Write out the data exactly as given, dropping every picture.

═══

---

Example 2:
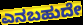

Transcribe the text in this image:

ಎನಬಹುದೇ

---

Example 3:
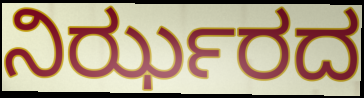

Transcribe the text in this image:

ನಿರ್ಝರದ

═══

## [Response area]
---

Example 2:

Transcribe the text in this image:

ಎನಬಹುದೇ

---

Example 3:

Transcribe the text in this image:

ನಿರ್ಝರದ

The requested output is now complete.